I remember my platoon warrant lecturing me on the importance of tying off my Gerber multi-tool. I also remember how he then stole my Gerber (ostensibly to teach me a lesson), then set up a situation where I needed to use it and funnily enough didn’t have it. You got me, as your shit-eating grin immediately told me. (In my defence, that was the only time I ever lost my Gerber.)
RIP Kevin, I miss you.
Birds, starlings to be precise, executing a murmuration.
From what I can tell, there’s still some doubt about what a murmuration is and what function it serves. What seems clear though, is that while the murmuration is happening the birds are linked like at no other time, exchanging information and benefitting from the interaction to settle down before roosting. Bird by bird they connect, each individual drawing warmth and comfort from the bigger flock.
Bird by Bird is, of course, also the title of Anne Lamott’s seminal book on writing and life, a great read for anyone and an unvarnished look at several things that have been useful to me as a new writer.
Shitty First Drafts. No matter how much we think that great writers turn out solid gold in their sleep, chances are they probably don’t. Even Stephen King admits to having screw-ups (although the example he provided of a first draft in On Writing still seemed pretty impressive to me). Anyways, this probably seems like a basic lesson, but it helps me to remember it when I read some piece of trash I just wrote.
My most memorable line from a shitty first draft? The sentence,
‘Swearing, he swore.’
Again, in my defence the character in question was actually so angry that if he could have possibly sworn while he was already swearing, he would have done so, thereby earning the admiration of Senior NCOs everywhere.
Descriptions. In my mind, a defining feature of a great writer is the ability to describe something in a manner that not only perfectly enables another person to visualize the subject, but is done in a unique way. For example, lots of people use the Iceberg Metaphor to describe culture, or character development, or really anything that has visible and hidden aspects. It’s a good metaphor that helps rapid comprehension.
Unfortunately, because it’s popular it’s oh…so…boring. We all know what’s coming when the infamous iceberg slide shows up with a third of the words above the water line and the rest beneath.
Ms. Lamott’s descriptions, while perhaps no more insightful than the stately iceberg, are also striking in their uniqueness. Her description of writing a first draft as being similar to watching a Polaroid develop is one of the most effective descriptions I’ve yet to hear, and spot on. Her writing also has a great sense of humour, like radio station KFKD playing in the background whenever you try to write, with 24/7 DJ Resistance constantly distracting you from your writing goals.
Paying Attention. For all that, I think one of the best contributions Ms. Lamott makes in Bird by Bird is the necessity for writers to pay attention. Virtually anything in one’s life can be fuel for a story, but it’s all unrealized potential if you aren’t paying attention to it happening or can’t remember that it happened.

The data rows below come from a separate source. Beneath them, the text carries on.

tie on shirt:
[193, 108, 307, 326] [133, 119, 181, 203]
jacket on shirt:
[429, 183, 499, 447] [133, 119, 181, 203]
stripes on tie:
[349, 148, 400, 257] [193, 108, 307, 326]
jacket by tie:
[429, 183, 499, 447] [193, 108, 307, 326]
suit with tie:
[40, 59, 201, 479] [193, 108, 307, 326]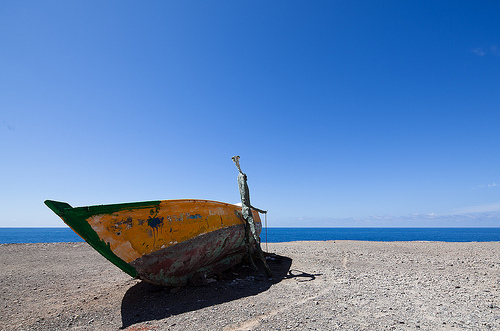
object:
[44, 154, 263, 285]
boat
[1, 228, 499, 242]
water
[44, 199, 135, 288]
edges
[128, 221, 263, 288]
rust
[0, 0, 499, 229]
sky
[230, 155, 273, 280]
object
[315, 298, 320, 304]
rock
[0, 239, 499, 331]
sand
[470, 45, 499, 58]
cloud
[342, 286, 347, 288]
rocks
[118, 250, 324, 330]
shadow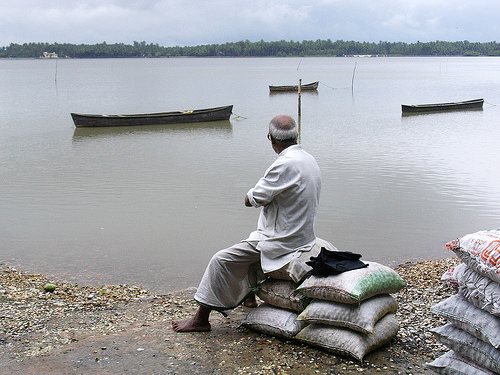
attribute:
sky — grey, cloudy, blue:
[1, 0, 500, 48]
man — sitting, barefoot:
[171, 114, 325, 333]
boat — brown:
[70, 102, 237, 130]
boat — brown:
[266, 80, 322, 93]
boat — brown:
[400, 96, 487, 116]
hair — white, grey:
[267, 120, 298, 142]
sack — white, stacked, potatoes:
[293, 258, 406, 304]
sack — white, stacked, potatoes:
[297, 292, 399, 336]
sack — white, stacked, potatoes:
[293, 312, 402, 362]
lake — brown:
[1, 57, 499, 287]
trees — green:
[0, 40, 499, 59]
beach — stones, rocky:
[1, 258, 466, 374]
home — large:
[38, 49, 61, 60]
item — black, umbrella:
[304, 245, 370, 280]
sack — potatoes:
[237, 302, 306, 341]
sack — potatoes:
[253, 276, 310, 313]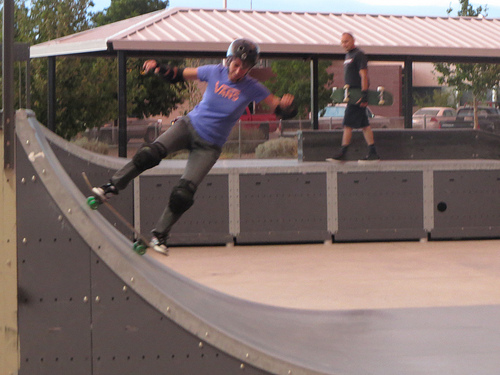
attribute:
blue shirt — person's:
[187, 62, 269, 145]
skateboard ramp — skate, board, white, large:
[14, 107, 498, 370]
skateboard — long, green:
[80, 169, 163, 256]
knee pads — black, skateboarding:
[133, 142, 199, 215]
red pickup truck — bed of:
[233, 107, 284, 145]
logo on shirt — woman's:
[214, 80, 240, 104]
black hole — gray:
[436, 201, 446, 212]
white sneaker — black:
[149, 226, 168, 249]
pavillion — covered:
[36, 18, 482, 180]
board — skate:
[74, 163, 187, 264]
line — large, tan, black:
[230, 165, 244, 239]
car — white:
[417, 91, 451, 131]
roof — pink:
[71, 14, 223, 61]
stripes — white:
[280, 16, 312, 46]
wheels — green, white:
[128, 229, 146, 263]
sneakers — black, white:
[82, 175, 179, 265]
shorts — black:
[339, 87, 389, 137]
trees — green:
[59, 67, 103, 128]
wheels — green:
[78, 180, 160, 268]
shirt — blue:
[175, 47, 253, 141]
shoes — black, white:
[81, 163, 181, 262]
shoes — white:
[93, 178, 189, 268]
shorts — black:
[328, 90, 385, 140]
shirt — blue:
[194, 56, 249, 161]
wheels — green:
[78, 185, 172, 275]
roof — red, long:
[29, 7, 486, 59]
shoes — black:
[150, 233, 170, 253]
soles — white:
[150, 242, 167, 255]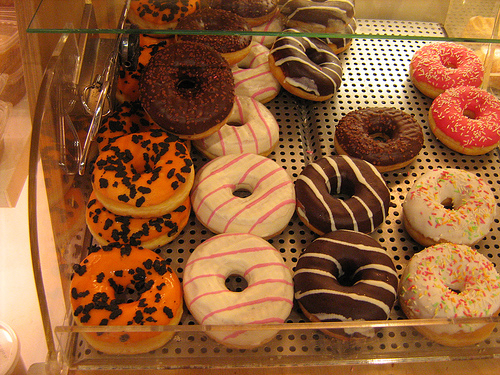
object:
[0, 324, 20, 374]
plate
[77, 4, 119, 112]
table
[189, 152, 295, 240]
doughnuts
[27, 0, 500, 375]
display case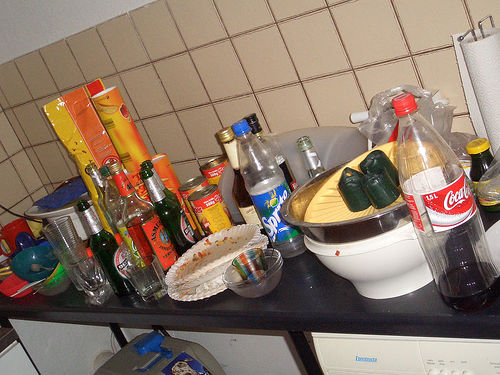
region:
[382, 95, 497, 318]
1.5 Liter plastic bottle of Coca Cola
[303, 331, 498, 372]
Front control panel of a dish washer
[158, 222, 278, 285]
Used stack of paper plates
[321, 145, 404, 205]
Three burned green candles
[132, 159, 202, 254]
Two open green bottles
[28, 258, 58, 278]
Spoon in a blue bowl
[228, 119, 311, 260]
Open plastic bottle of Sprite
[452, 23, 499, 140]
Paper towel holder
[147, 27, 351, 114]
Cream colored tile back splash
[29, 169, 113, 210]
Blue napkin on a white plate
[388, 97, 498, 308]
Coca-Cola bottle on the counter.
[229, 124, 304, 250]
Sprite bottle on the counter.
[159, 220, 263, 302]
Stack of dirty paper plates.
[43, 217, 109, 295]
Shot glasses in a stack.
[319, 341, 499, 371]
Top of the dishwasher.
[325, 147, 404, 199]
Candles in a bowl.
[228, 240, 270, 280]
Shot glass in a bowl.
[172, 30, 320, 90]
Tiles on the wall.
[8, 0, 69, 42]
White paint on the wall.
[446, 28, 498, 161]
Roll of paper towels.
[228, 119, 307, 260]
The Sprite bottle on the counter.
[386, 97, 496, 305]
The Coca-Cola bottle on the counter.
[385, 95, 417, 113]
The red lid of the Coca-Cola bottle.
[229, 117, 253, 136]
The blue lid of the Sprite bottle.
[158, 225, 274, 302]
The dirty paper plates on the counter.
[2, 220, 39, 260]
The red mug on the left side of the counter.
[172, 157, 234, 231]
The three yellow and red cans on the counter.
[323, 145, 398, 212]
The three green burnt out candles inside of the white bowl.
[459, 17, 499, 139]
The roll of paper towels on the right side of the counter.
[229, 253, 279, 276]
The multicolored cup inside of the clear bowl next to the paper plates.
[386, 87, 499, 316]
a plastic bottle for coca cola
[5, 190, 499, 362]
a counter filled with assorted bottles and plates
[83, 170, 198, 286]
many empty beer bottles on the counter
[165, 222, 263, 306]
a stack of paper plates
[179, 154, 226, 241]
some cans sitting on the counter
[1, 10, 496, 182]
the wall next to the counter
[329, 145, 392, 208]
some green candles sitting in a bowl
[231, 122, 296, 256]
an empty bottle of sprite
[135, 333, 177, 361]
a blue scoop on the box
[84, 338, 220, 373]
a kitty litter box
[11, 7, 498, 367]
a crowded counter in a kitchen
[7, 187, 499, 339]
the kitchen counter is black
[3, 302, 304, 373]
the cabinets in the kitchen are white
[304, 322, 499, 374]
a dishwasher is installed under the counter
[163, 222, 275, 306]
soiled paper plates are on the counter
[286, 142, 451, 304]
bowls are piled up with green candles on top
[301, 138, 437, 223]
the candles are sitting on a yellow tupperware lid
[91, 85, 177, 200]
a canister of potato chips is on a box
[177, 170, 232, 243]
canned goods are on the counter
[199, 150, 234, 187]
an empty can is on the counter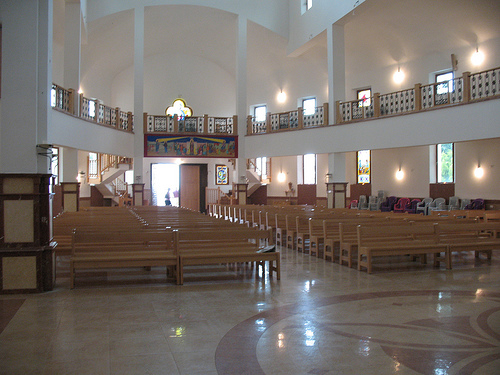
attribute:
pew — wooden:
[72, 235, 284, 273]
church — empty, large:
[5, 8, 495, 372]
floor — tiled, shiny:
[16, 286, 499, 371]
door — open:
[152, 166, 181, 207]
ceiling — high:
[67, 3, 474, 69]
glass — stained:
[440, 149, 452, 182]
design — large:
[222, 288, 499, 374]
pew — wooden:
[56, 217, 231, 224]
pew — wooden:
[341, 224, 353, 264]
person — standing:
[164, 187, 170, 204]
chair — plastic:
[431, 196, 448, 211]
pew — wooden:
[307, 217, 322, 260]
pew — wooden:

Until I started taking writing seriously, I never actually realized how much of my life I was kind of sleep-walking through, doing things because that’s either how things were done or what was expected of me in a certain role. Unfortunately, while I was paying attention to whatever the task at hand happened to be, I missed a lot of other things going on around me. Maybe that’s why I also often found myself counting down the time until I could move on to whatever the next thing was.
Now, I’m sure anyone who’s been deployed has at one point counted down the days left to go in a deployment, but if you think about it, that perspective puts the emphasis on the future, or whatever it is you’ll be doing when the countdown ends. It increasingly seems to me that being present isn’t about asking how much time you have to go, but how much time you have left.
Not many of us know the answer to that question. I could have 60 years left or I could have 60 seconds and if we remember basic economics, whenever we don’t know how much of a resource is available, that thing typically has a higher value. So I’d better pay attention during the time that I do have, not only for all the touchy-feely Hallmark card sentiments associated with that saying, but also to be present for that unrealized potential that fuels writing.
Because in a way, this whole writing thing seems to be like some human version of a murmuration. The medium may be through words, but we’re still grouping together, connected across time and space to benefit from our experiences through the sharing of information. Maybe that’s why we still sit around camp fires and tell stories, partaking in the human condition not bird by bird, but word by word. It’s not just the fire that keeps us warm through the night, or the stories, but the connection. Maybe that’s also why so many of us read books before going to bed.
Thanks, Ms. Lamott, for giving me lots to think about.